Con la sua “The Boring Company” ha venduto prima 50.000 cappellini, poi è passato alla vendita di 20.000 lanciafiamme e annessi estintori (perché bisogna sempre ricordarsi di giocare in sicurezza). Che sia una provocazione o una trollata, questa trovata gli ha fatto guadagnare cinque milioni di dollari. Perché Elon Musk è così, il più meraviglioso, geniale, cialtronesco Re Mida del nostro tempo.

Le storie dei self-made men piacciono sempre a tutti, soprattutto in campo tecnologico (vedi Jobs, Bezos, Zuckerberg, Gates, ecc). Sono storie di uomini che con pochi mezzi e tante idee e passione cambiano la nostra vita, tendenzialmente in meglio, e plasmano il futuro.
Al giorno d’oggi l’uomo che più di tutti sta tracciando una via per un domani meno fantascientifico è Elon Musk.
Nato in Sudafrica, trasferitosi in Canada a diciassette anni per frequentare l’università, Musk dimostra fin da bambino di essere sveglio: a dieci anni impara a programmare da solo leggendo un libro, e a dodici vende un videogioco creato da lui ad una rivista specializzata per 500 dollari dell’epoca. Giunto in Canada e negli USA, dopo una laurea in fisica e una in economia, abbandona il dottorato per concentrarsi sulla sua carriera di imprenditore.

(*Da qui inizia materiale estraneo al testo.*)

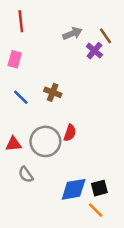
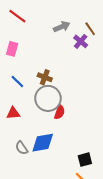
red line: (21, 21) -> (17, 16), turned -48
gray circle: (45, 141) -> (48, 98), moved
red triangle: (13, 144) -> (13, 113), moved
blue diamond: (74, 189) -> (43, 143), moved

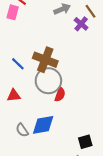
pink rectangle: (12, 49) -> (13, 12), moved
brown cross: (45, 77) -> (45, 60), size x1.6

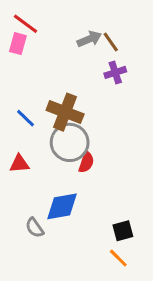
brown line: (91, 11) -> (111, 42), moved
purple cross: (81, 24) -> (115, 72), moved, turned 32
gray semicircle: (22, 130) -> (35, 228), moved

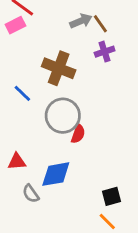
pink rectangle: (18, 44) -> (15, 25), turned 48
brown cross: (65, 112) -> (59, 68), moved
red triangle: (19, 164) -> (17, 162), moved

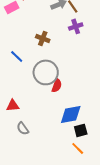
brown cross: (59, 68) -> (43, 38), size x0.6
blue diamond: (56, 174) -> (71, 114), moved

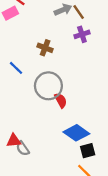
red semicircle: (57, 85) -> (61, 100), turned -48
red triangle: (13, 105) -> (14, 141), moved
blue diamond: (71, 114) -> (76, 133), turned 45

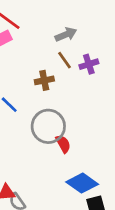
brown line: (79, 12) -> (65, 60), moved
brown cross: (45, 48) -> (44, 80), turned -32

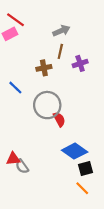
brown line: (65, 60) -> (60, 51), turned 48
purple cross: (89, 64) -> (80, 63), moved

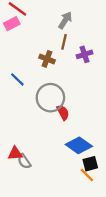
gray arrow: (61, 31) -> (65, 20), turned -35
brown cross: (44, 68) -> (47, 59), turned 32
orange line: (82, 188) -> (87, 175), moved

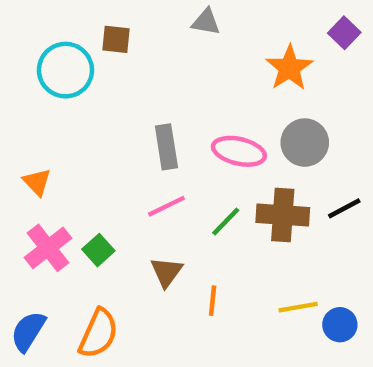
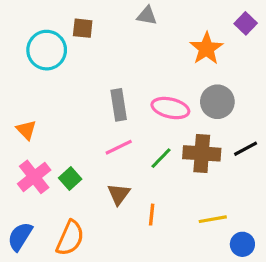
blue circle: (340, 325) -> (242, 244), moved

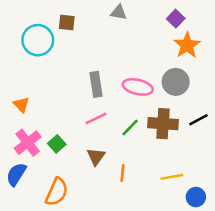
purple square: (246, 23) -> (176, 19), moved
orange star: (206, 49) -> (187, 45), moved
blue semicircle: (20, 236) -> (16, 174), moved

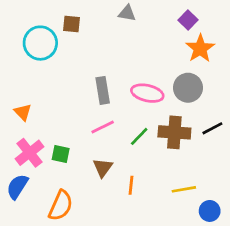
green square: (57, 144) -> (61, 154), turned -36

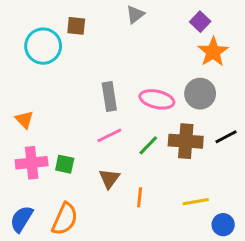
gray triangle: (127, 13) -> (135, 14), turned -48
pink cross: (29, 153) -> (32, 163), turned 32
blue semicircle: (17, 187) -> (21, 219), moved

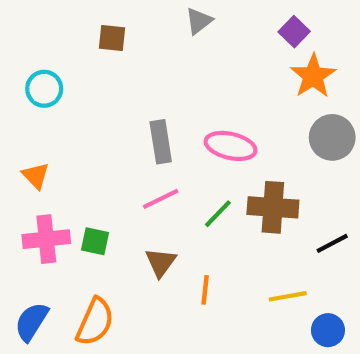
cyan circle: (43, 46) -> (44, 89), moved, size x0.7
gray circle: (200, 94) -> (332, 137), moved
black line: (226, 137) -> (332, 243), moved

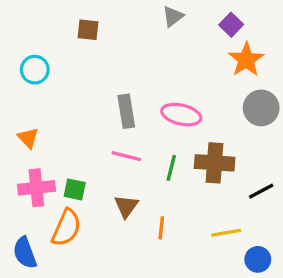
gray triangle: (199, 21) -> (173, 16), moved
pink line: (161, 199) -> (126, 156), turned 40
green line: (218, 214) -> (171, 168), turned -30
blue semicircle: (31, 322) -> (25, 253), turned -52
orange semicircle: (95, 322) -> (66, 228), moved

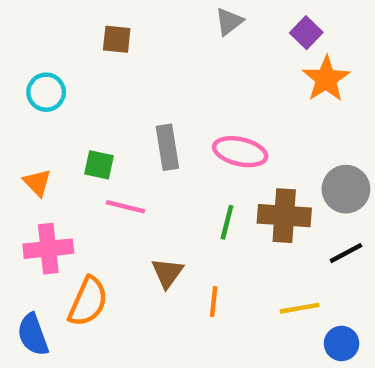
gray circle: (261, 108) -> (346, 189), moved
pink line: (126, 156) -> (125, 207), moved
green square: (75, 189) -> (99, 165), moved

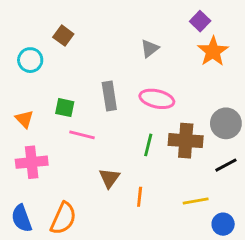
gray triangle: (229, 22) -> (150, 49), moved
brown square: (117, 39) -> (63, 36), moved, turned 30
orange semicircle: (88, 302) -> (63, 218), moved

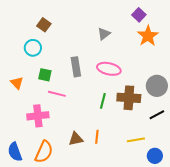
cyan circle: (30, 60) -> (33, 48), moved
pink cross: (32, 162) -> (38, 116), moved
brown triangle: (109, 178) -> (76, 139), moved, turned 42

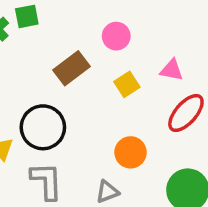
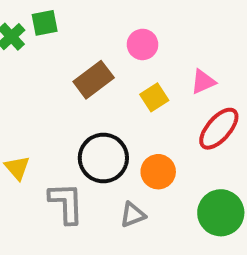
pink triangle: (172, 70) -> (203, 82), turned -35
black circle: (43, 127) -> (103, 158), moved

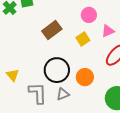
pink circle: (143, 44) -> (89, 15), moved
gray triangle: (133, 215) -> (63, 94), moved

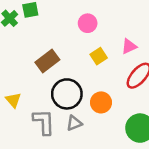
pink circle: (89, 15) -> (88, 23), moved
brown rectangle: (52, 30) -> (47, 61), moved

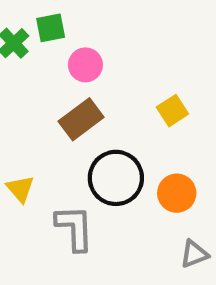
pink circle: (88, 23) -> (85, 65), moved
gray triangle: (74, 123) -> (194, 254), moved

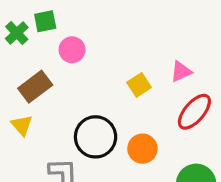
brown rectangle: (81, 119) -> (35, 87), moved
yellow triangle: (20, 189) -> (22, 125), moved

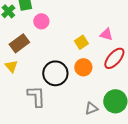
pink triangle: (181, 72) -> (106, 34), turned 40
orange circle: (142, 149) -> (83, 67), moved

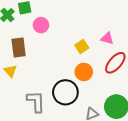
brown rectangle: (19, 43) -> (19, 48), turned -60
black circle: (55, 73) -> (65, 92), moved

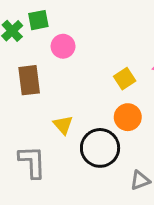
yellow triangle: (10, 71) -> (63, 125), moved
gray L-shape: (36, 101) -> (32, 162), moved

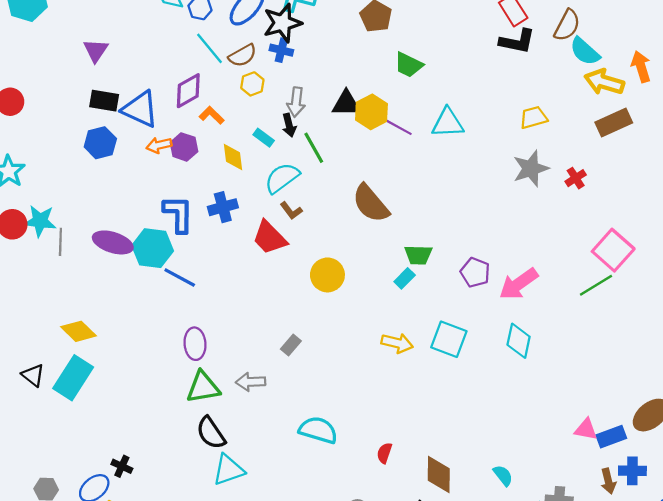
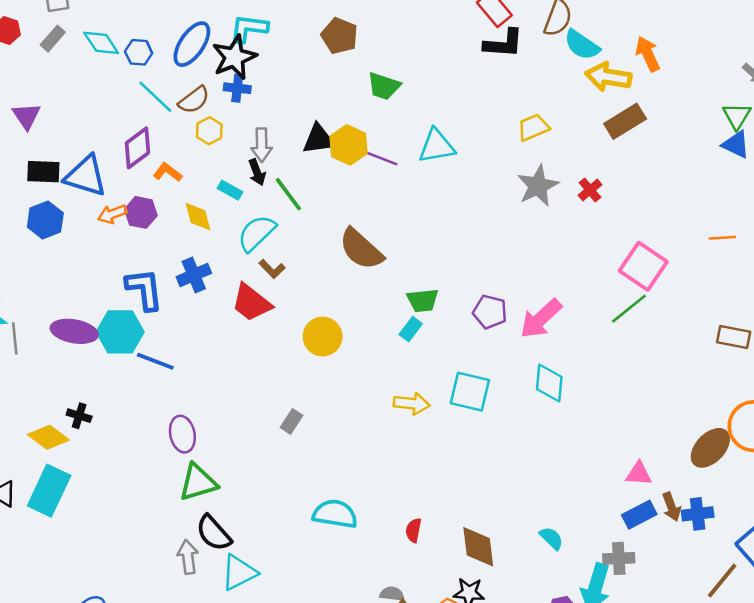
gray arrow: (251, 382) -> (188, 557), moved, turned 92
blue rectangle: (611, 437) -> (639, 515), moved
black cross: (122, 466) -> (79, 416), moved
brown arrow: (608, 481) -> (671, 507), moved

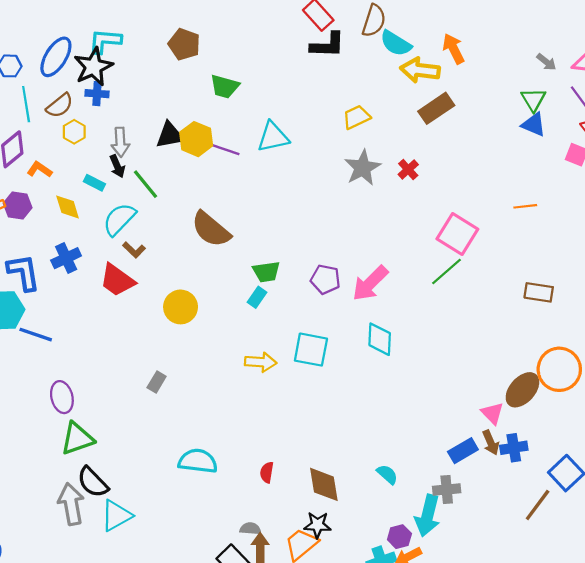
cyan line: (155, 97) -> (26, 104), turned 40
pink triangle: (639, 474) -> (492, 413), moved, turned 45
gray arrow: (188, 557) -> (71, 504), size x1.4

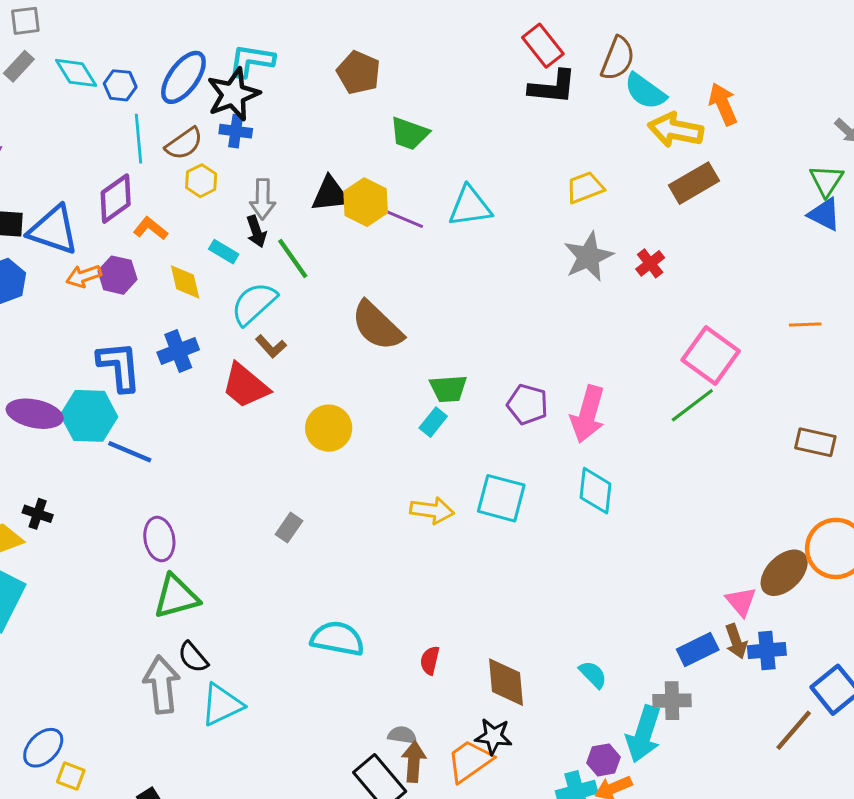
pink arrow: (370, 283) -> (588, 414), turned -33
black semicircle: (93, 482) -> (193, 657), size x0.7

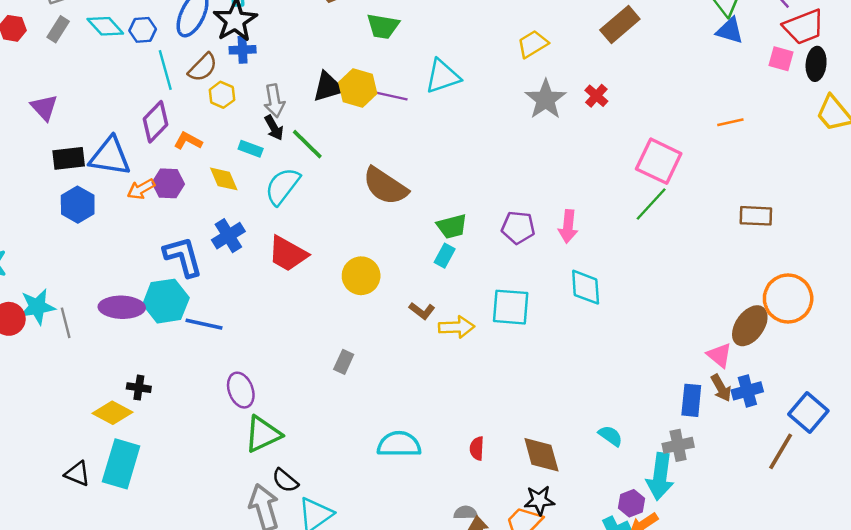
brown L-shape: (271, 346) -> (422, 311), moved
pink arrow: (588, 414) -> (568, 226), size x0.7
blue rectangle: (698, 649) -> (691, 400), turned -48

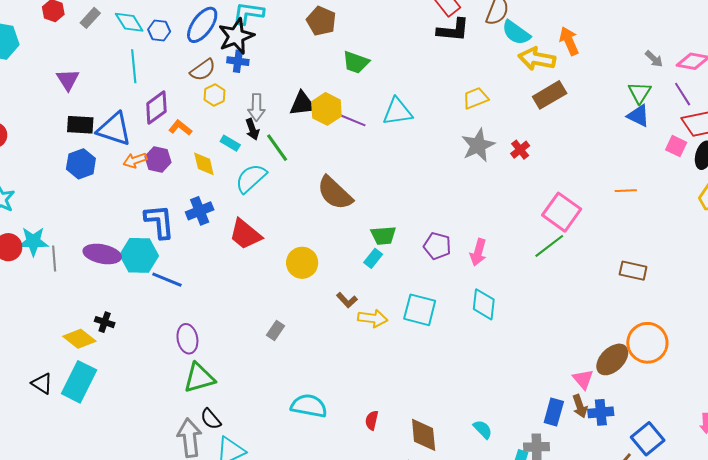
cyan line: (165, 70) -> (134, 66), moved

Prima fonda Zip2, una sorta di Google Maps ante litteram (prendete la definizione per buona e molto approssimativa), che vende a ventotto anni alla Compaq per 340 milioni di dollari. Poi con i due spicci ricavati dalla vendita precedente fonda un metodo nuovo per pagare online, una robetta chiamata PayPal, che vende ad eBay per 1,5 miliardi di buone ragioni.
A questo punto decide di investire tutto il denaro guadagnato in due società: Tesla Motors e SpaceX (diventando il primo proprietario privato di una società di trasporti spaziali). La prima inizia a produrre auto completamente elettriche dalle prestazioni incredibili (ed è uno dei principali motivi per cui l’industria automobilistica sta evolvendo così rapidamente nel campo delle energie rinnovabili). La seconda poco più di un mese fa ha spedito in direzione di Marte un’auto (una Tesla, ovviamente) utilizzando un vettore quasi completamente riutilizzabile, abbattendo i costi per l’invio in orbita di oggetti di grandi dimensioni.
Nel frattempo ha fatto qualche comparsata in film e serie tv, ha plasmato un’immagine di sè come quella di un uomo molto affabile, simpatico (il suo profilo Twitter strappa ben più di un sorriso), capace di rendere cool e social un lancio spaziale (che è di per sé uno dei traguardi più poetici e belli che l’uomo abbia mai raggiunto, ma che in pochi apprezzano a dovere).
E potrei continuare così per ore, perché Musk non si ferma mai. Tocca qualcosa, lo rende d’oro zecchino, scintillante e alla portata di tutti, e con il ricavato allunga le mani su qualcosa di nuovo e inesplorato. Così dopo SpaceX e Tesla si è gettato su SolarCity (energia solare e rinnovabile), OpenAI (un progetto per la creazione di una intelligenza artificiale “amichevole”), Hyperloop (un treno sotterraneo capace di viaggiare alla velocità del suono), NeuraLink (una startup di neurotecnologie per collegare il cervello umano con le intelligenze artificiali) ecc. Senza dimenticare “The Boring Company”, che vende lanciafiamme.

Quindi, in conclusione, come etichettare Elon Musk?
Una canzone degli OkGo nel mezzo di una strofa dice “le persone mediocri fanno di continuo cose eccezionali”. Chiunque può indovinare un investimento, o avere un’idea innovativa o diventare ricco, eppure ben poche persone comuni riescono a rivoluzionare il mondo sotto così tanti aspetti diversi (o almeno tentano di farlo).
Quello che è certo è che Elon Musk è un visionario, nel senso più letterale e positivo del termine. Le sue scelte e le sue società stanno lentamente plasmando il nostro domani, o almeno stanno muovendo dei primi timidi passi in direzioni non convenzionali e inesplorate, che fino a pochi anni fa sembravano appannaggio solo dei migliori racconti di fantascienza.